Sicherheits-Risiko Mitarbeiter
Artikel erschienen in Swiss IT Magazine 2006/15
Heinz Johner, Information Security Consultant bei IBM Schweiz, zeichnet ein beängstigendes Bild der aktuellen IT-Sicherheitslage. Einen modernen Angriff auf die IT-Sicherheit – so Johner – könne man sich heute nicht mehr wie einen Banküberfall vorstellen, der, noch bevor die Sicherheitsmassnahmen greifen, möglichst schnell zum Ziel führen soll. Vielmehr erinnern die Ausführungen des IBM-Manns an einen High-Tech-Thriller.
«Der moderne Angreifer lässt sich Zeit, sehr viel Zeit. Ein Angriff dauert nicht mehr ein paar Minuten, sondern Monate. Der Angreifer hält sich im Verborgenen, er lauscht, überwacht, befragt unauffällig und geschickt andere Mitarbeiter, und er führt den Angriff in vielen kleinen Schritten aus. Er lernt vielleicht zufällig ein wichtiges System-Passwort, nutzt es aber nicht sofort für einen Angriff, sondern installiert sich nur ein kleines Stück Software, das ihm erst später hilfreich sein wird. So schleicht er sich mit kleinen, unscheinbaren und schwer erkennbaren Schritten zielsicher in ein System ein», erzählt Johner. Mit dieser Strategie bleibe sogar der eigentliche Angriff dann vielleicht lange Zeit unerkannt, während gegen den schnellen Angriff im Stil eines Banküberfalls wirksame Abwehrmassnahmen entwickelt und implementiert wurden.

> [Auszug der Daten]
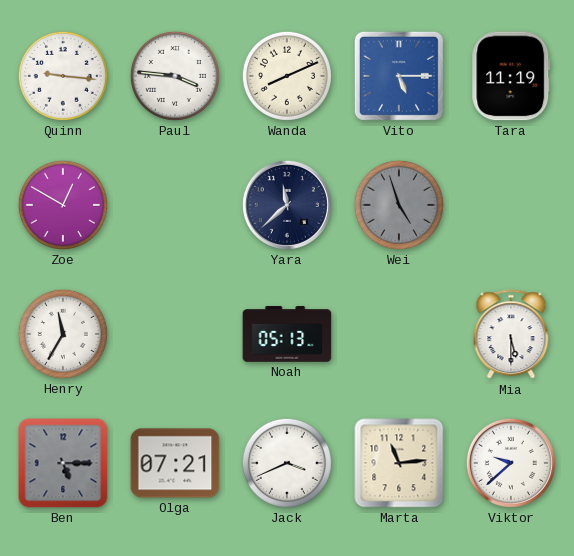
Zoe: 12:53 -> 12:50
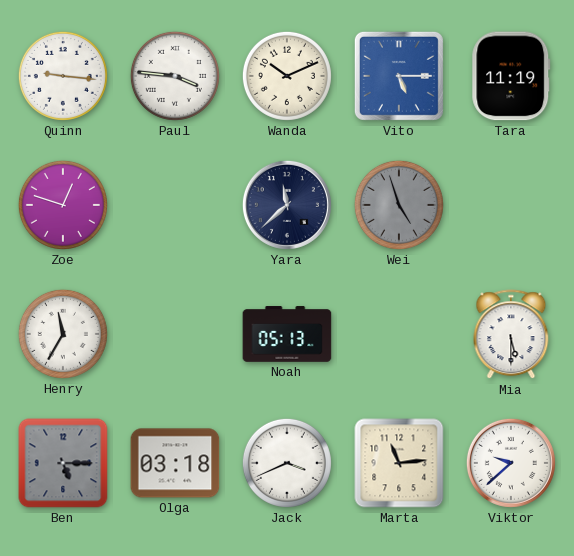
Wanda: 8:11 -> 10:11
Zoe: 12:50 -> 12:48
Olga: 07:21 -> 03:18
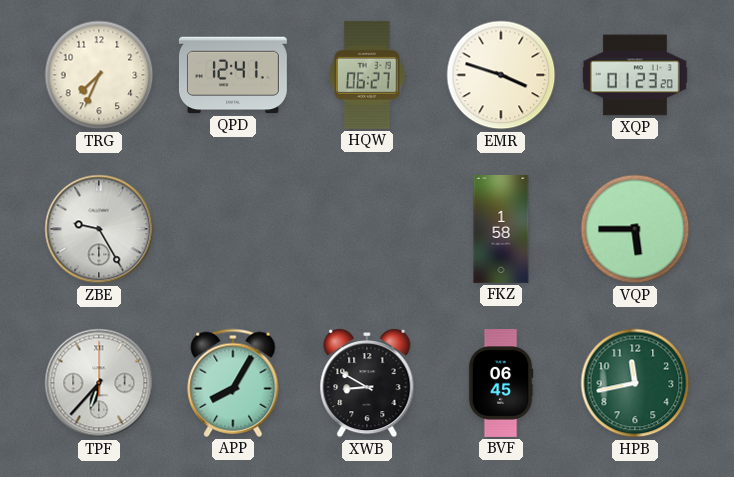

> [Was zu tun ist]
Gib den Artikel über Mitarbeiter als Sicherheitsrisiko vollständig und Wort für Wort wieder. Die Zeilen sind eigenständiges Material und gehören nicht zum Artikel.

> [Gelöste Aufgabe]
Sicherheits-Risiko Mitarbeiter
Artikel erschienen in Swiss IT Magazine 2006/15
Heinz Johner, Information Security Consultant bei IBM Schweiz, zeichnet ein beängstigendes Bild der aktuellen IT-Sicherheitslage. Einen modernen Angriff auf die IT-Sicherheit – so Johner – könne man sich heute nicht mehr wie einen Banküberfall vorstellen, der, noch bevor die Sicherheitsmassnahmen greifen, möglichst schnell zum Ziel führen soll. Vielmehr erinnern die Ausführungen des IBM-Manns an einen High-Tech-Thriller.
«Der moderne Angreifer lässt sich Zeit, sehr viel Zeit. Ein Angriff dauert nicht mehr ein paar Minuten, sondern Monate. Der Angreifer hält sich im Verborgenen, er lauscht, überwacht, befragt unauffällig und geschickt andere Mitarbeiter, und er führt den Angriff in vielen kleinen Schritten aus. Er lernt vielleicht zufällig ein wichtiges System-Passwort, nutzt es aber nicht sofort für einen Angriff, sondern installiert sich nur ein kleines Stück Software, das ihm erst später hilfreich sein wird. So schleicht er sich mit kleinen, unscheinbaren und schwer erkennbaren Schritten zielsicher in ein System ein», erzählt Johner. Mit dieser Strategie bleibe sogar der eigentliche Angriff dann vielleicht lange Zeit unerkannt, während gegen den schnellen Angriff im Stil eines Banküberfalls wirksame Abwehrmassnahmen entwickelt und implementiert wurden.